Under Ar. Habeeb’s leadership, the Council claims to have introduced several initiatives for the welfare of our community. We witnessed the Council’s side and now proceed to gauge the awareness of this community and their reactions to these claims. Before we take this discourse forward with the succeeding article based on your response, ArchitectureLive! would like to congratulate the outgoing President for his tenure, which meant being under constant scrutiny for three years. And, to the incoming President, pass on Ar. Habeeb’s advice,

“I can only tell the next president and the incoming team that all of us (the core committee) have made their job very difficult. I request them to continue with the work and to not reinvent the wheel- to not undo something that is to have a far-reaching impact, to not take decisions that would negatively affect the Architectural Community.”

Ar. Habeeb Khan

Acknowledging the support of his team members, Ar. Habeeb concludes,

“It is all teamwork. We have about 40 committees with around 300 people working and 800 members conducting inspections across the country; there is the Vice President’s and the Executive Committee’s support. I am grateful that I got a very good team. In essence, what we started with was ‘Together we can bring about a change’, and I hope that ‘Together we did bring about a change’. I hope that the next President could take that forward and get the same support that I did.”

Ar. Habeeb Khan

6 Responses

  1. This is social media age.
    If CoA is visible on twitter, Facebook and YouTube it should respond to the questions /observations given on social media. It is very easy to criticise critics but difficult to respond to the criticism. CoA twitter handle is almost dead for last one year. No fresh youtube interview by CoA in last one year.
    CoA website is very clumsy.
    No printed version of CoA magazine for last so many years.

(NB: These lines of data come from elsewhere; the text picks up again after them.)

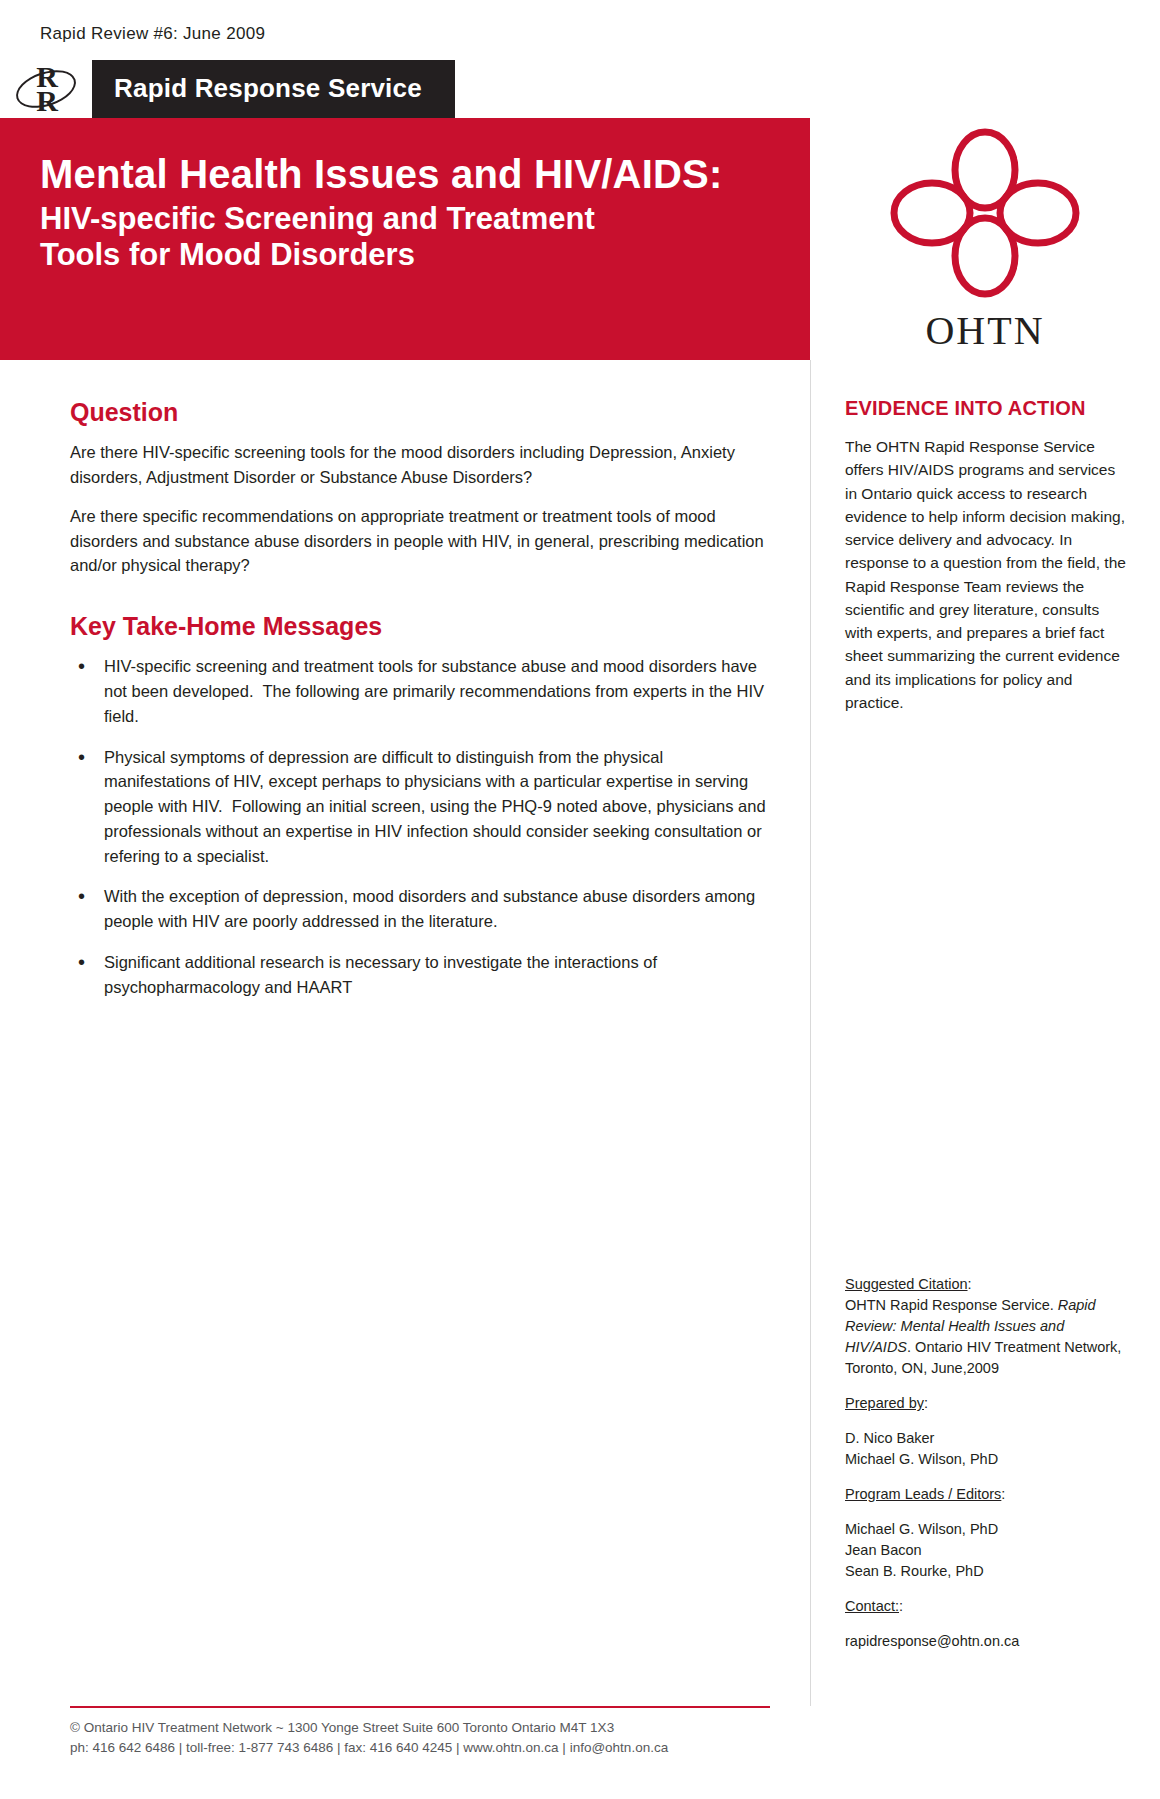Rapid Review #6: June 2009
RR
Rapid Response Service
Mental Health Issues and HIV/AIDS:
HIV-specific Screening and Treatment
Tools for Mood Disorders
OHTN
Question
Are there HIV-specific screening tools for the mood disorders including Depression, Anxiety disorders, Adjustment Disorder or Substance Abuse Disorders?
Are there specific recommendations on appropriate treatment or treatment tools of mood disorders and substance abuse disorders in people with HIV, in general, prescribing medication and/or physical therapy?
Key Take-Home Messages
HIV-specific screening and treatment tools for substance abuse and mood disorders have not been developed. The following are primarily recommendations from experts in the HIV field.
Physical symptoms of depression are difficult to distinguish from the physical manifestations of HIV, except perhaps to physicians with a particular expertise in serving people with HIV. Following an initial screen, using the PHQ-9 noted above, physicians and professionals without an expertise in HIV infection should consider seeking consultation or refering to a specialist.
With the exception of depression, mood disorders and substance abuse disorders among people with HIV are poorly addressed in the literature.
Significant additional research is necessary to investigate the interactions of psychopharmacology and HAART
EVIDENCE INTO ACTION
The OHTN Rapid Response Service offers HIV/AIDS programs and services in Ontario quick access to research evidence to help inform decision making, service delivery and advocacy. In response to a question from the field, the Rapid Response Team reviews the scientific and grey literature, consults with experts, and prepares a brief fact sheet summarizing the current evidence and its implications for policy and practice.
Suggested Citation:
OHTN Rapid Response Service. Rapid Review: Mental Health Issues and HIV/AIDS. Ontario HIV Treatment Network, Toronto, ON, June,2009
Prepared by:
D. Nico Baker
Michael G. Wilson, PhD
Program Leads / Editors:
Michael G. Wilson, PhD
Jean Bacon
Sean B. Rourke, PhD
Contact::
rapidresponse@ohtn.on.ca
© Ontario HIV Treatment Network ~ 1300 Yonge Street Suite 600 Toronto Ontario M4T 1X3
ph: 416 642 6486 | toll-free: 1-877 743 6486 | fax: 416 640 4245 | www.ohtn.on.ca | info@ohtn.on.ca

  2. This was undoubtedly a good interview with insights of what COA/Mr. President is doing.
    He must be taking very advantageous initiatives and I am sure it will benefit us.
    But some policies are of no use at all; for instance: one time or lifetime (which is ironically 10 years only) registration.
    Once council has verified the degree and allotted a registration number, why does it need a renewal ???
    Secondly, if somebody doesn’t renew it, what is the rationale behind imposing a fine of Rs. 10/- per day.